ソニーがコニカミノルタの資産を継承し、デジタル一眼レフカメラを開発するという第一報を受けて、まずどんなカメラが出てくるのだろうかという期待感が高まりました。自分でも『屋久島』や『沖縄』など、35mm版カメラについては旧ミノルタ製のα7やα9などの一眼レフカメラやレンズを愛用していましたし、機能やデザインなど、どのくらいのクオリティのものが出てくるかという興味が沸いたのです。ソニーの新しいデジタル一眼レフカメラでは、αシリーズのレンズが使えるそうですね。写真に携わる者として、やはりコニカミノルタの一眼レフ作りのノウハウがソニーに継承されていると聞くと、どういう製品が誕生するのかイメージとしてわかりやすく、また安心感もあります。僕にとってコニカミノルタの一眼レフカメラの魅力は、まずは使いやすさ。全体的にどの機種も操作がしやすいし、ホールディングも良かった。

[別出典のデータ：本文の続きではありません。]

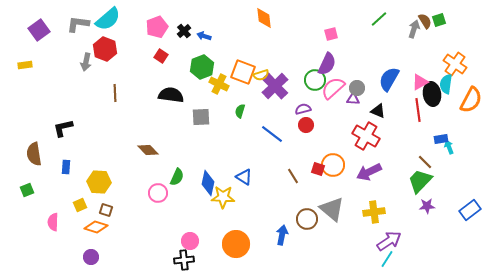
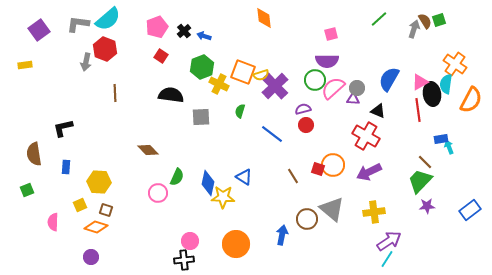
purple semicircle at (327, 64): moved 3 px up; rotated 65 degrees clockwise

レンズも魅力的で、広角レンズでは隅々までシャープですし、望遠レンズではボケ味がとても美しい。そういうコニカミノルタのポリシーがソニーに引き継がれたら、これは面白そうだという気持ちになったのです。なぜかというと、僕にとってソニーとは「驚きを与えてくれる企業」だからです。
ソニーなら写真の新しい楽しみ方を提案してくれそう。
ソニーのデジタル一眼レフカメラなら、きっと「こんなこともできるんだ!」という驚きを与えてくれるに違いないと感じています。例えば、僕は撮影した写真を液晶ハイビジョンテレビの「BRAVIA」に映し出したりしています。スライドショーで見ることが多いですね。音楽を流してみんなで見ます。これは、写真の新しい楽しみ方だと思います。デジタル一眼レフカメラで撮影した写真を、パソコンの小さなディスプレイで見るだけでなく、音楽や映像と同じようにインテリアとしてテレビに映す。こんな楽しみ方は、AVのプロフェッショナルであるソニーならではの提案と言えるでしょう。カメラメーカーには、なかなかできない発想です。ソニーならこれからもこれまでになかった写真の新しい楽しみ方を提案してくれるでしょうし、今までにない発想であってもユーザーがすんなり受け入れられるような形で提案してくれると思います。もちろん僕としては驚きだけでなく、プロカメラマンでも使えるデジタル一眼レフカメラやレンズを作ってくれると期待はしていますし、またソニーならそれができると確信もしています。
写真には気持ちが写るから楽しみながら撮ってほしい。
これは僕の個人的な感想ですが、すでにデジタル一眼レフカメラのクオリティは、かなりいいところまで来ていると思うのです。メーカーとしては、今後どういう発色をさせていくか、またはプリントなどとの連動をどう強めていくかが課題になってくるのではないでしょうか。一方、僕らのような撮る側はデジタル一眼レフカメラとしての機能はもう充分なわけですから、あとはそれを使って何をどう撮るかになりますよね。写真には動画では表現できないクオリティ、インパクトというものがあります。その写真の「力」が伝わる被写体を見つけ、それをどう撮るか、ということです。
ソニーのデジタル一眼レフカメラが誕生することによって、本格的にカメラを楽しもうという気持ちを抱く人たちが増えてくるかもしれません。そんな人たちに、僕が写真の上手な撮り方というか、伝えたいことがあるとすれば、「写真には気持ちが写る」ということですね。本当に、写真には気持ちが映るのです。これは裏を返せば、楽しみながら撮れば、すばらしい写真が撮れるとも言えます。そういう意味でソニーの「信頼感」、「楽しさ」、「驚き」、「洗練」などといった企業イメージはいい写真を撮る上で、とても大切な役割を果たすでしょう。新しいデジタル一眼レフカメラ「α」の登場に大いに期待しています。
三好和義プロフィール
1958年 徳島県生まれ
13歳の時に沖縄を訪ねて以来、タヒチ、モルディブ、サハラ、ヒマラヤ、南極など世界各地で「楽園」をテーマに撮影を続けている。写真集『RAKUEN』で木村伊兵衛賞を受賞。最近は故郷吉野川を始め、富士山、屋久島など国内での撮影にも力を入れている。作品はニューヨーク・ジョージ・イーストマンハウス国際写真博物館に永久保存されている。